Pound Sterling Isn't Fooled by Q1's UK GDP Surge


 

Image: Dave Collier, sourced: Flickr, licensing: CC 2.0.


News of a surge in growth should support the British pound. Here's why the news isn't shifting the dial for currency markets.

The British pound is slightly softer against the euro and dollar, despite the ONS saying today the economy grew a handy 0.6% q/q in the first quarter.
On the face of it, 0.6% q/q represents a remarkable turnaround for an economy that was effectively flat in the second half of 2025; it hints a corner has been turned. That's unambiguously good by any metric. But analysts at ING Bank, say "you should be sceptical" of these growth data.

"Ever since 2022, the UK economy has grown much faster in the first quarter than in the rest of the year," says James Smith, Developed Markets Economist at ING. "2026 looks like it'll be no different."



If currency markets discount future growth outperformance, we would expect sterling to be higher on the back of today's numbers.
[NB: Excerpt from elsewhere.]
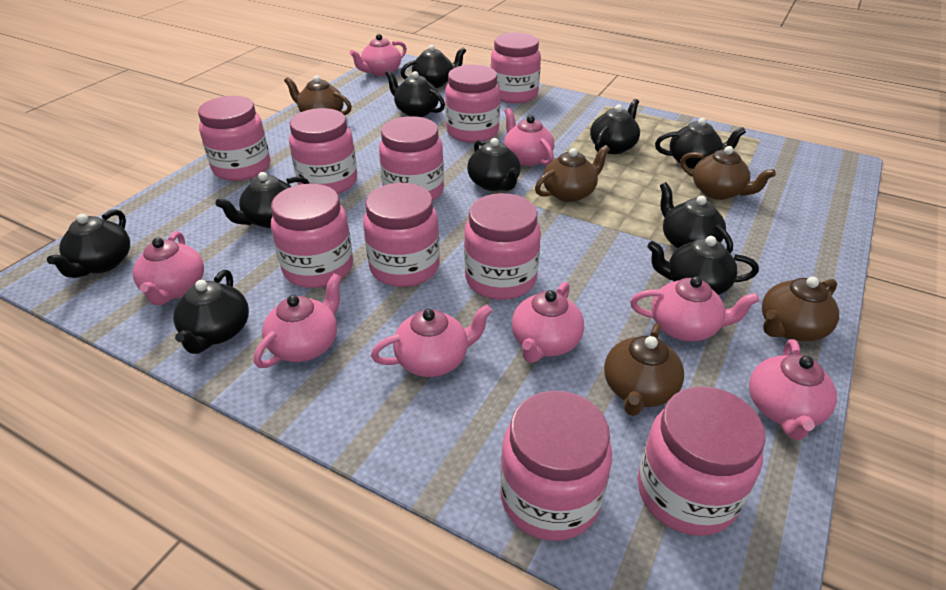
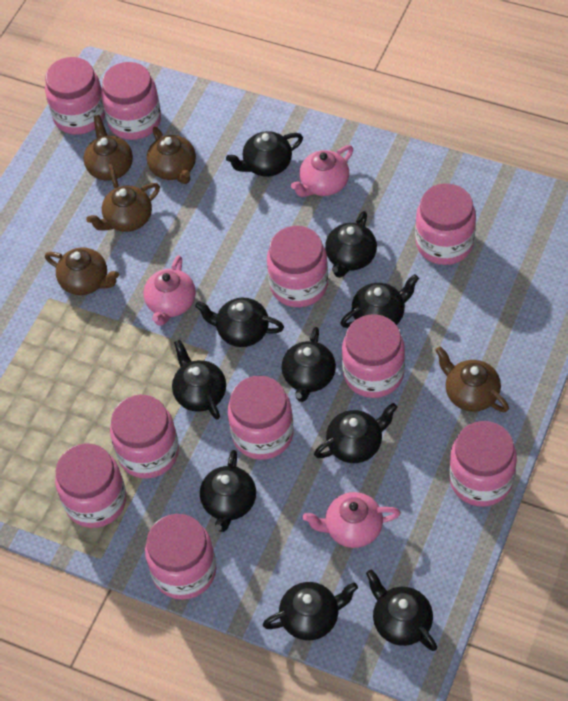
pink teapot: [133,231,204,305] [254,273,342,368] [350,34,407,76] [371,305,493,377] [504,108,554,166] [512,282,584,363] [630,276,760,341] [749,339,837,440] = 8 -> [144,255,196,326] [291,145,353,197] [303,492,401,548] = 3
But GBP/EUR showed little emotion to the data, trading near 1.1530 and GBP/USD held fort near 1.3520.

This is confirmation that the market is sceptical.

So what's going on? "We just aren't convinced by the UK's first quarter growth performance," says ING's Smith.

He explains why:

1) The ONS methodology draws questions: "something’s not quite right with the way the data is being seasonally-adjusted."

2) The A1 spike looks to be a legacy of "higher inflation and the timing of annual price hikes."

In short, official UK GDP data has become seasonal.

What comes next?

Economists aren't dismissing these data outright, saying the economy started the year on a decent footing, even if there are question marks over the data.

But, looking ahead, a slowdown is highly likely, says Smith:

"A strong GDP reading for March sets a decent base for the second quarter; growth is likely to come in around 0.2-0.3%, before likely turning negative in the third quarter. Real disposable incomes are likely to fall, with inflation headed slightly above 4% this summer and wage growth stuck closer to 3%, and unemployment likely to increase further."

For the pound, it's the deceleration that's more relevant than anything contained in today's backwards-looking data.